**MATERIAL FOR THIS TASK:**
☆ ☆ ☆

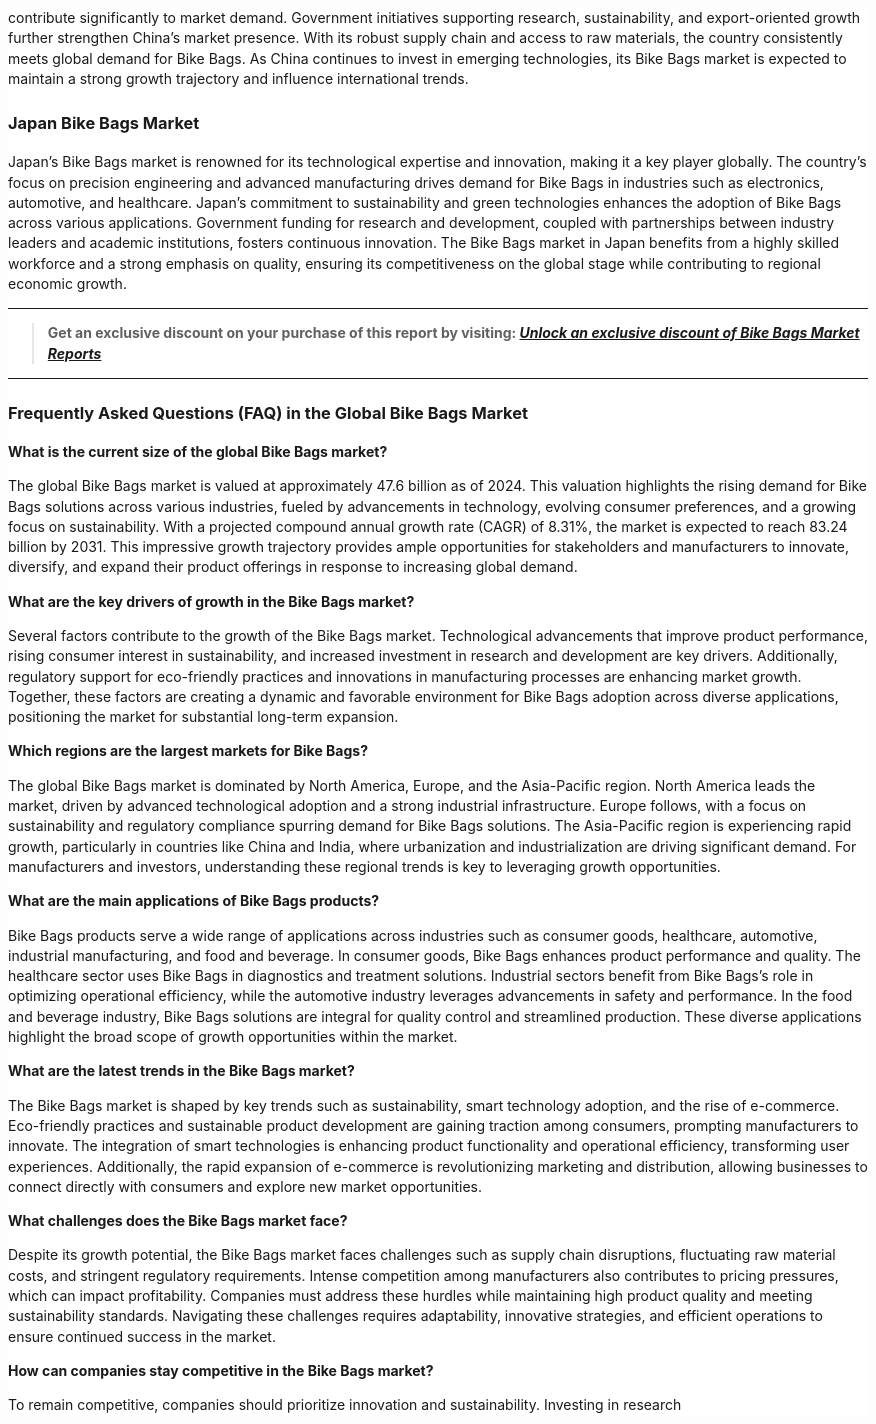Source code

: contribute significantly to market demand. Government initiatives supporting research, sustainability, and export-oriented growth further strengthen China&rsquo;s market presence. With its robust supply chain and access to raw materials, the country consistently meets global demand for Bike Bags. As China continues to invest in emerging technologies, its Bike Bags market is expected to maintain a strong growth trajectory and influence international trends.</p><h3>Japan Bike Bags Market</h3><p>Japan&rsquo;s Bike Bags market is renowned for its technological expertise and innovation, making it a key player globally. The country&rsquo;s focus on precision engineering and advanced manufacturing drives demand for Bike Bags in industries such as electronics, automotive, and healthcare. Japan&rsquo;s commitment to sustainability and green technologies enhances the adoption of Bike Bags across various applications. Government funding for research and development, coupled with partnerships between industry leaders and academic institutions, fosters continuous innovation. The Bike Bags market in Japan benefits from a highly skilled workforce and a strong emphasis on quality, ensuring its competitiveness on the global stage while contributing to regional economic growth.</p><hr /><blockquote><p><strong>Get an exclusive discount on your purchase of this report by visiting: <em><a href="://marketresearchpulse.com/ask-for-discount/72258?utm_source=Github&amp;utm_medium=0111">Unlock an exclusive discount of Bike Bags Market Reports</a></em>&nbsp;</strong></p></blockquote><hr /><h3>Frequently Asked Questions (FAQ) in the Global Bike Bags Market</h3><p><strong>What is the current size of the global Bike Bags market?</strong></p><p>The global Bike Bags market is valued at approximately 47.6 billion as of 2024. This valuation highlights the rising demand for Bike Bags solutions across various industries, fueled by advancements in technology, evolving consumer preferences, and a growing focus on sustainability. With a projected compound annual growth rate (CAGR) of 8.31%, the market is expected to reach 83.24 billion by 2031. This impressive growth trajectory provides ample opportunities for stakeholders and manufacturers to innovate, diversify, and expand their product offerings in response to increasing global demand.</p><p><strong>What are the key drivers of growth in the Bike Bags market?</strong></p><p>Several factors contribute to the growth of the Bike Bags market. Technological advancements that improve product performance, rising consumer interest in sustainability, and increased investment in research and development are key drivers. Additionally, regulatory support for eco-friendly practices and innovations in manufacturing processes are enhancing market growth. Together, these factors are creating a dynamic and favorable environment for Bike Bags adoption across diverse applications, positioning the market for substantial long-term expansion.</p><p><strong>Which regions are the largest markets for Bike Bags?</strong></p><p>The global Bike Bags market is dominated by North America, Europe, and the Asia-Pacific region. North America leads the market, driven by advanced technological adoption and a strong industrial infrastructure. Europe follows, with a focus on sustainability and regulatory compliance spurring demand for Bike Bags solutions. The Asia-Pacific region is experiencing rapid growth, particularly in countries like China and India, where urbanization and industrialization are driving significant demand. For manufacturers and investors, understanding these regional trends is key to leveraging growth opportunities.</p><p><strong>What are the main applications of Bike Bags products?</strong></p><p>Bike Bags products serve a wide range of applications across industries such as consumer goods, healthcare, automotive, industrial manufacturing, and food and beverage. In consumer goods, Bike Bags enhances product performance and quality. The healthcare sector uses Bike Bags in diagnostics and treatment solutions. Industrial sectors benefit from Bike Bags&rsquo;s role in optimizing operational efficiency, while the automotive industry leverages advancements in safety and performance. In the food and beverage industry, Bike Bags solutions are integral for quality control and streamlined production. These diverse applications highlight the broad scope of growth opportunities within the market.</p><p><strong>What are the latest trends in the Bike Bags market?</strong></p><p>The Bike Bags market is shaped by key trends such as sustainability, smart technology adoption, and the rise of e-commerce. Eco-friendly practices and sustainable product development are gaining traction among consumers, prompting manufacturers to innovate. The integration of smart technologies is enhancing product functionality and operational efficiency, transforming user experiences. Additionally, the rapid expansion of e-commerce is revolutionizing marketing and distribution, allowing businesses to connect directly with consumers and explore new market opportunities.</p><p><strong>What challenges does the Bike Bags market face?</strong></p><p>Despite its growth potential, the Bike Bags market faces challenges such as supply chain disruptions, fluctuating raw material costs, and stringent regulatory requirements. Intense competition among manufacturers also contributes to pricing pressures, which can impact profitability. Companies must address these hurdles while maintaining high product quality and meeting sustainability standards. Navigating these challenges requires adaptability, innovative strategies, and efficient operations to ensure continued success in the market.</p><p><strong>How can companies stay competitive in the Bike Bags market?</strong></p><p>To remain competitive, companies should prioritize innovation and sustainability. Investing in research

☆ ☆ ☆

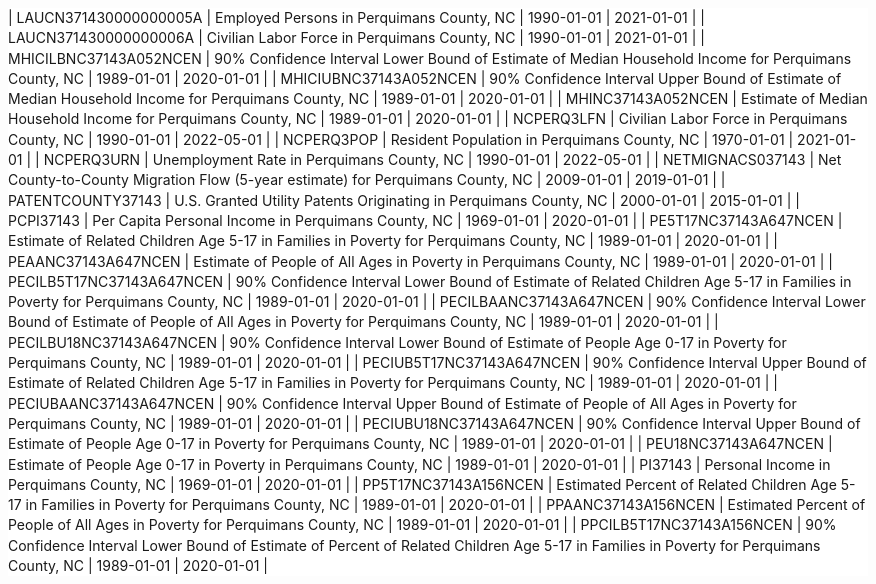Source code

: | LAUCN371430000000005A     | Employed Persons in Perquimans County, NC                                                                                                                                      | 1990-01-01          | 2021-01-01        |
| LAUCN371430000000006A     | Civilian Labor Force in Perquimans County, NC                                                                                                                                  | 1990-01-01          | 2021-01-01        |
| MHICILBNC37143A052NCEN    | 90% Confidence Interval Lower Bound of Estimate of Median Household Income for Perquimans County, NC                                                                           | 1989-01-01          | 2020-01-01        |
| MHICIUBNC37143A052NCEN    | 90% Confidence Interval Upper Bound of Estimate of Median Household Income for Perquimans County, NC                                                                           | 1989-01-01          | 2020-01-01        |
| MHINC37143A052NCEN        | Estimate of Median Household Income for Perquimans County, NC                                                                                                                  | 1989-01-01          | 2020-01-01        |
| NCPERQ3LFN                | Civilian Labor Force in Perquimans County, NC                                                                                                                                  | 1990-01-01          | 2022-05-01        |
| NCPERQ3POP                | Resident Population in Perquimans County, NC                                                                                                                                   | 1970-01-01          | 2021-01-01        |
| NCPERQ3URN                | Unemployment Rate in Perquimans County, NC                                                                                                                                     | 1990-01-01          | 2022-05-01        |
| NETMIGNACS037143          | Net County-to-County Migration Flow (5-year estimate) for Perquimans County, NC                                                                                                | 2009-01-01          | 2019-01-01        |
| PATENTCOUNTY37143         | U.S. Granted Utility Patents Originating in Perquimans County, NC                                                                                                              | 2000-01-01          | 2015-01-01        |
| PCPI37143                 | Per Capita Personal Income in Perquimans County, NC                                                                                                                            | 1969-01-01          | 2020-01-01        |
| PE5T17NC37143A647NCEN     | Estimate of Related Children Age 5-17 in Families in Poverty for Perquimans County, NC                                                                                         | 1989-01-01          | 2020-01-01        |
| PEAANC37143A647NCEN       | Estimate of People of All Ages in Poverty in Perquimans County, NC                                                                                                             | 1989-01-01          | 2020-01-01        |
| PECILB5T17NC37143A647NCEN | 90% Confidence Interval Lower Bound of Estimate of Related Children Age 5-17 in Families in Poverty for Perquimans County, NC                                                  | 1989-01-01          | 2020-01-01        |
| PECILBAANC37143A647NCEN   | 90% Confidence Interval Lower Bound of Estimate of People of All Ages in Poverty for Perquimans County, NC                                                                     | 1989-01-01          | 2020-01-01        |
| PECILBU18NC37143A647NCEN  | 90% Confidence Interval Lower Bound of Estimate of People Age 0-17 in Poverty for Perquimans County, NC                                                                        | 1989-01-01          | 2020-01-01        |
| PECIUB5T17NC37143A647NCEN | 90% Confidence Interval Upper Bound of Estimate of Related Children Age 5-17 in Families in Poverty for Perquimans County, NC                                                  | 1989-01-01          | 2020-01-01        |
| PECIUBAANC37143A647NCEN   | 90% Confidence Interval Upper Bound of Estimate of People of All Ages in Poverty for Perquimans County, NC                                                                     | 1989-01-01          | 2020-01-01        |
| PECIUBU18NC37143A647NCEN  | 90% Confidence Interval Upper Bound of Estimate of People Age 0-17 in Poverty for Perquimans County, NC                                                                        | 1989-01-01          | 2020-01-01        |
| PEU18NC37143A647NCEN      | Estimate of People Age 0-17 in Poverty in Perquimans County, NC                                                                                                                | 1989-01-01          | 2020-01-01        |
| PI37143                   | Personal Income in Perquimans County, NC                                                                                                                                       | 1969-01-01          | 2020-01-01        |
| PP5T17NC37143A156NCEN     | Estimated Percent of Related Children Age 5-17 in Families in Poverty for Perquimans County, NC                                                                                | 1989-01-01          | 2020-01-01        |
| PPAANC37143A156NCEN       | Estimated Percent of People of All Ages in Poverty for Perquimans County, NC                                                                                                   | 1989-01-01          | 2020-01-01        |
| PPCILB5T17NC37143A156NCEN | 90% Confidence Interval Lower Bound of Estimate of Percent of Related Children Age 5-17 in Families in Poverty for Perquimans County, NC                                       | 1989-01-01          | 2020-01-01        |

☆ ☆ ☆

**ACTIVITY:**
From the records above, transcribe exactly the run of lines that opens with the line holding "Employed Persons in" and closes with the line holding "Lower Bound of Estimate of Median", both included.

**RESULT OF THIS TASK:**
: | LAUCN371430000000005A     | Employed Persons in Perquimans County, NC                                                                                                                                      | 1990-01-01          | 2021-01-01        |
| LAUCN371430000000006A     | Civilian Labor Force in Perquimans County, NC                                                                                                                                  | 1990-01-01          | 2021-01-01        |
| MHICILBNC37143A052NCEN    | 90% Confidence Interval Lower Bound of Estimate of Median Household Income for Perquimans County, NC                                                                           | 1989-01-01          | 2020-01-01        |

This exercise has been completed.